It is a Master-slave link in which the master sends a request and the slave sends a response.

The syncronization on the master side is easier as it enables the RX dma when the TX has finished. 

Your solution is fine, but I think there are a chance of delays before a complete request could be assembled. Let's say some garbage data has arrived first. Part of a message will be pulled in with HT/TC, and the remaining part will start to be transferred by DMA to the receive buffer but it may be too few bytes to trigger a HT/TC. We then have to wait till the next request transmission. Or is it possible to use the timeout to examine the buffer to see if we have a complete message?

jpeacock2399
Associate II
Posted on May 21, 2013 at 21:43

One solution would be to buffer everything on RX into a circular buffer, and then look for framing characters around your response.  That guarantees you receive an entire message.

If there's no framing then it gets complicated.  Set up a circular buffer with room for two messages and let it run constantly.  At the end of TX look at where the RX NDTR register is.  That's your frame mark for the start of the incoming message.  You'll have to adjust for buffer wrap.

Since you don't have a clean RX you can't count on the TC interrupt.  You'll have to use timers to periodically poll the RX NDTR to determine if your message has arrived.  If you know the length and transmission rate you should be able to get close to when it should finish before polling.

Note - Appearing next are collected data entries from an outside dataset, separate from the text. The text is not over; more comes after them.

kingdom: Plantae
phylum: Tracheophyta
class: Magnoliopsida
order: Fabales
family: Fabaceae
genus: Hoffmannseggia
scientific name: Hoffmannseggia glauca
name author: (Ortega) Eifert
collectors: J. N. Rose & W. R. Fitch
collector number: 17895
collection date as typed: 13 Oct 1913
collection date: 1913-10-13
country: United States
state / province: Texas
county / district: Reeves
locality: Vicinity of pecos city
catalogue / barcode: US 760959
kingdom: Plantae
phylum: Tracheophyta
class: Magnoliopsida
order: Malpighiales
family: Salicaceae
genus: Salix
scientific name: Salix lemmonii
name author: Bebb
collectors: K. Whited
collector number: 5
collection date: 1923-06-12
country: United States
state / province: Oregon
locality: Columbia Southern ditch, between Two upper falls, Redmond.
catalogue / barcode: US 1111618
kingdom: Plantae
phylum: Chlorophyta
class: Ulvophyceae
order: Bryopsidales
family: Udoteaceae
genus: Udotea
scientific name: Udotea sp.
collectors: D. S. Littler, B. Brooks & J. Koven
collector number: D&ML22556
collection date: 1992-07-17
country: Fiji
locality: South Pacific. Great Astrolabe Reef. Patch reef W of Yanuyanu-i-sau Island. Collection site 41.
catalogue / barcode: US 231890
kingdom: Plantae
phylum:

Another solution (for point to point) is to simply use the hardware handshaking pins between the two ports.  Assert RTS when you are ready to receive, deassert when the message arrives.  Tie the RTS to the CTS on the other side, and vice versa.  The USART does the flow control in hardware.  USART TX will automatically stall until the other side is ready to receive.

The clean solution is to tie the serial RX input to a timer capture pin.  Set up the timer to reset whenver a capture occurs.  Load the timer with twice the maximum time between characters in the message.  When the timer overflows that's an inter-message idle gap that frames your message.  The Modbus serial protocol in binary mode works this way to frame messages.  I use it for high speed RS-485 RX DMA with variable length messages.  But it requires a hardware change, allocating a timer that supports capture reset (I use TIM9).